Under Mazzucca, Barneys windows toe the line between the esoteric, the delightful and of course, the entertaining. “I’m experimenting; I don’t feel pressure from the company to try and appease people. Instead, I’m trying to get the landscape right. You can’t ride on success. You have to think, ‘What does this look like five years from now?’” he says.
This past holiday season, Mazzucca partnered with the Haas brothers, whose work—replete with vividly-hued collectible mushroom sculptures and shaggy-haired and horned animal stools—could be described as high design on acid. “We wanted to do something totally non-denominational. Yes, their work is phallic and subversive, but their core values are peace and love and good vibes. We want adults and an eight-year-old to both be delighted,” says Mazzucca.
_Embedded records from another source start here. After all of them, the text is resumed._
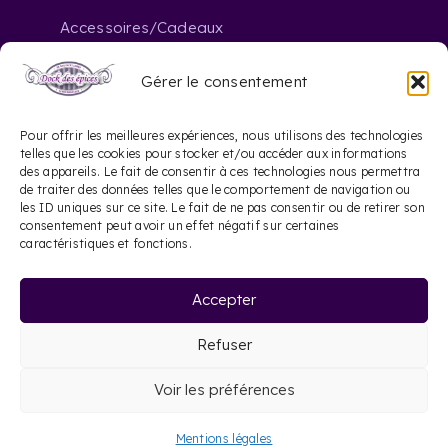
Accessoires/Cadeaux
Gérer le consentement
Nous contacter
Pour offrir les meilleures expériences, nous utilisons des technologies
telles que les cookies pour stocker et/ou accéder aux informations
des appareils. Le fait de consentir à ces technologies nous permettra
contact@dockdesepices.com
mail_outline
de traiter des données telles que le comportement de navigation ou
les ID uniques sur ce site. Le fait de ne pas consentir ou de retirer son
05 56 44 41 57
consentement peut avoir un effet négatif sur certaines
phone
caractéristiques et fonctions.
20 Rue Saint-James
location_on
Accepter
33000 Bordeaux
Refuser
©
2026 Dock des épices |
Mentions légales
|
Voir les préférences
Site web réalisé par Le Site Français
Mentions légales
Mazzucca’s influences and cultural touchstones are as varied as the texture he is bringing to his role at Barneys. He likes artists that vacillate between different categories, citing the likes of Murakami, Bill Bollinger and Jordan Wolfson. “It’s about straddling disciplines between music, art, fashion and design,” he says. A self-proclaimed nerd, he finds inspiration in playing XBox and watching old music videos. He enjoys JJ Abrams and the newfound embrace of surrealism in television.
“I’m not into Instagram, but I like that you can dive into the web and find something you never knew anything about,” he says. It is this nimble cultural interface that drives Mazzucca’s progressive vision for a brand that is repositioning itself in the evolving retail landscape.
“We can create our own stories and thread politics into it and be reactive to what’s happening around us,” says Mazzucca. “That’s what we do and that’s what Barneys has always done.”